Examiners: Juliano Assunção, Leonardo Monteiro Monasterio, Renato Perim Colistete, William Roderick Summerhill.

This dissertation explores the impact of transportation infrastructure on economic development and the effects of agrarian elites’ political power on investments in education. The first chapter documents the impact of the Brazilian railway network on structural transformation between the late nineteenth and middle twentieth century. We exploit variation induced by geographic location, where municipalities near the least-cost routes were more likely to be connected to railway system, to identify the causal effects of railroads on structural transformation. We show that the expansion of the transportation infrastructure shifts the workers from agriculture to manufacturing.

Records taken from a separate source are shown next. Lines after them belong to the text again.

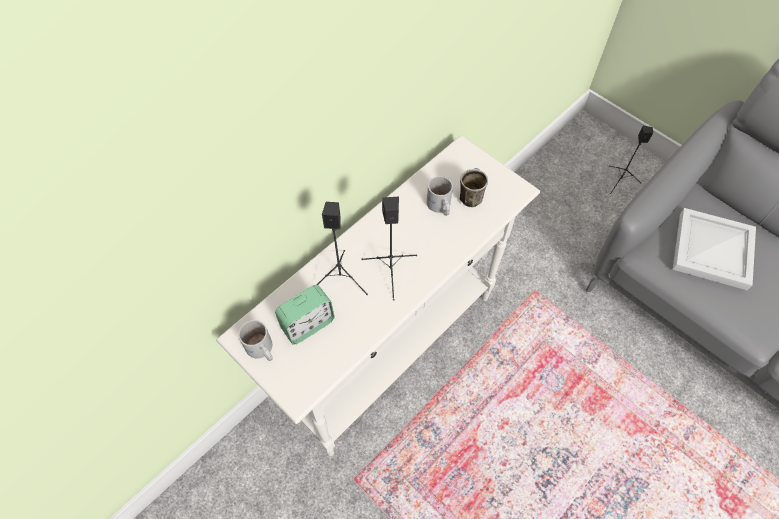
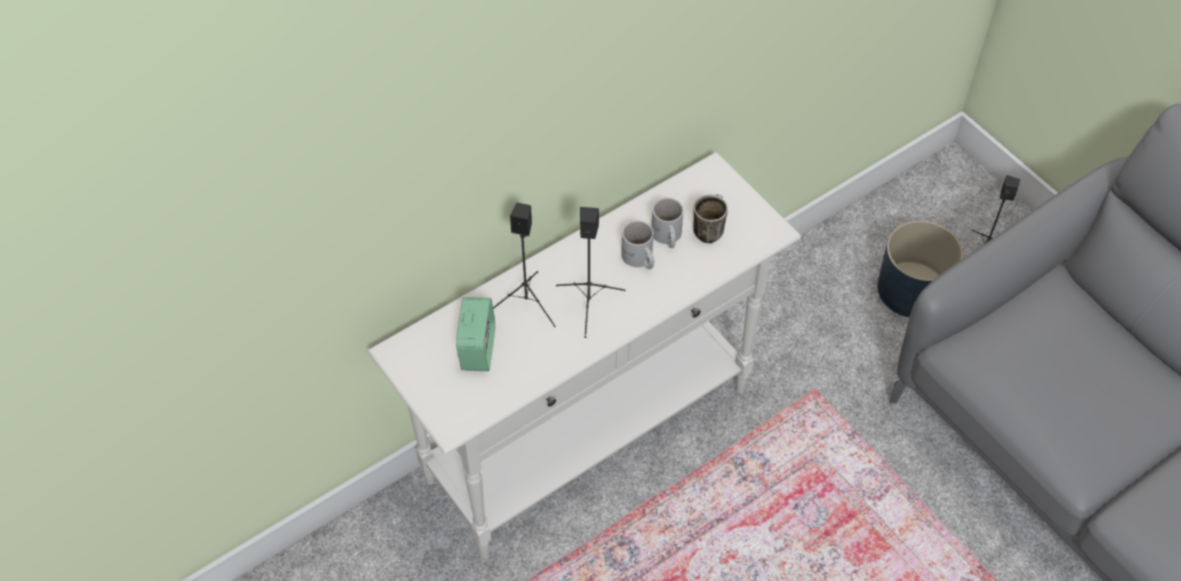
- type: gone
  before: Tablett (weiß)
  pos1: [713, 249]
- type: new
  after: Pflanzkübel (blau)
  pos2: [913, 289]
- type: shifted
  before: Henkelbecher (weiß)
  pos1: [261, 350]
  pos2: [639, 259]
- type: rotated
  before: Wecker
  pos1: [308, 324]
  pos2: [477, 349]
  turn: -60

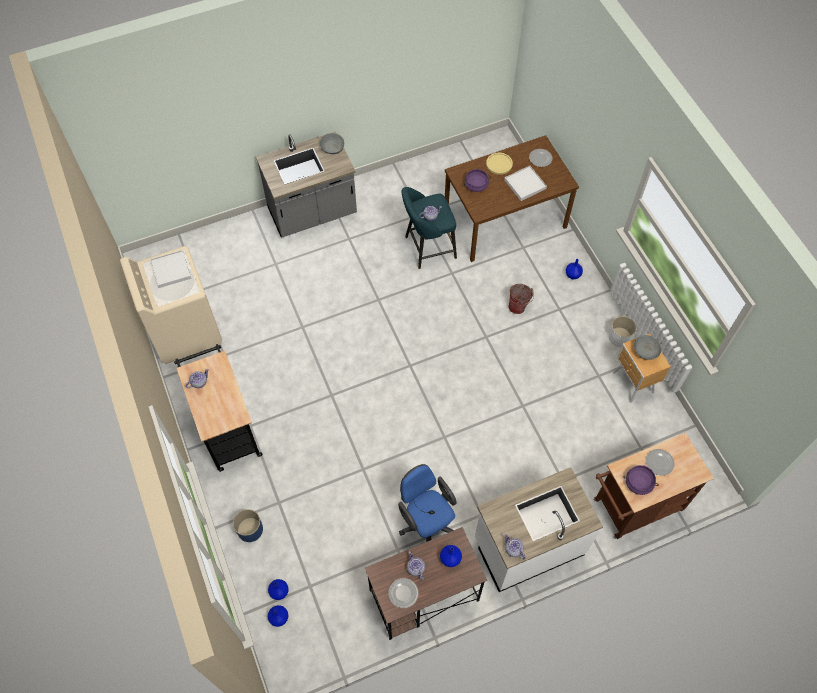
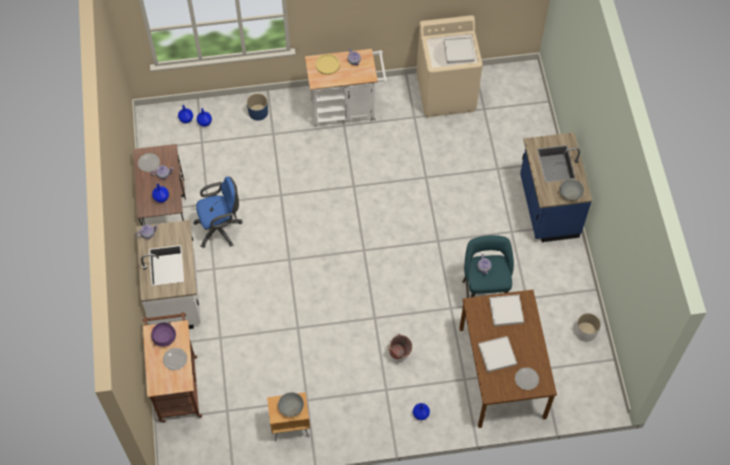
- type: shifted
  before: Teller (gelb)
  pos1: [499, 164]
  pos2: [327, 64]
- type: shifted
  before: Pflanzkübel (weiß)
  pos1: [619, 337]
  pos2: [585, 331]
- type: swapped
  before: Kochtopf (lila)
  after: Tablett (weiß)
  pos1: [476, 185]
  pos2: [506, 311]
- type: repainted
  before: Rollwagen (schwarz)
  after: Rollwagen (weiß)
  pos1: [227, 428]
  pos2: [347, 110]
- type: repainted
  before: Küchenzeile (grau)
  after: Küchenzeile (blau)
  pos1: [312, 214]
  pos2: [547, 207]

We provide evidence that market integration and the adoption of new technologies by manufacturing firms were two important mechanisms that explain the change in the occupational structure of the economy. The second chapter explores the persistence of the impact of Brazil’s railway network on long-run economic development between 1950 and 2010. We exploit variation induced by geographic location, where municipalities near the least-cost routes were more likely to be connected to railway system, to identify the causal effects of railroads on economic activity. We show that, despite the decline of the railway network post-1950s, the effect on economic development persisted. Our findings suggest that agglomeration and urbanization were key drivers of economic activity persistence. In the third chapter, we study the relationship between the political power of agrarian elites and the spread of mass schooling in the early 20th century in Brazil. We use a novel dataset on the occupational structure of the voting elites in 1905 and historical censuses to test whether places, where more voters belonged to the agriculture elite, invested less in schooling. We find that municipalities with a higher share of agriculture voters have a lower literacy rate in 1920 and these effects persist until the 1970s. In the long-run, municipalities that had a higher share of agriculture voters have fewer years of schooling and lower income per capita. We provide evidence that the supply of educational inputs is the main mechanism that explains the long-term persistence.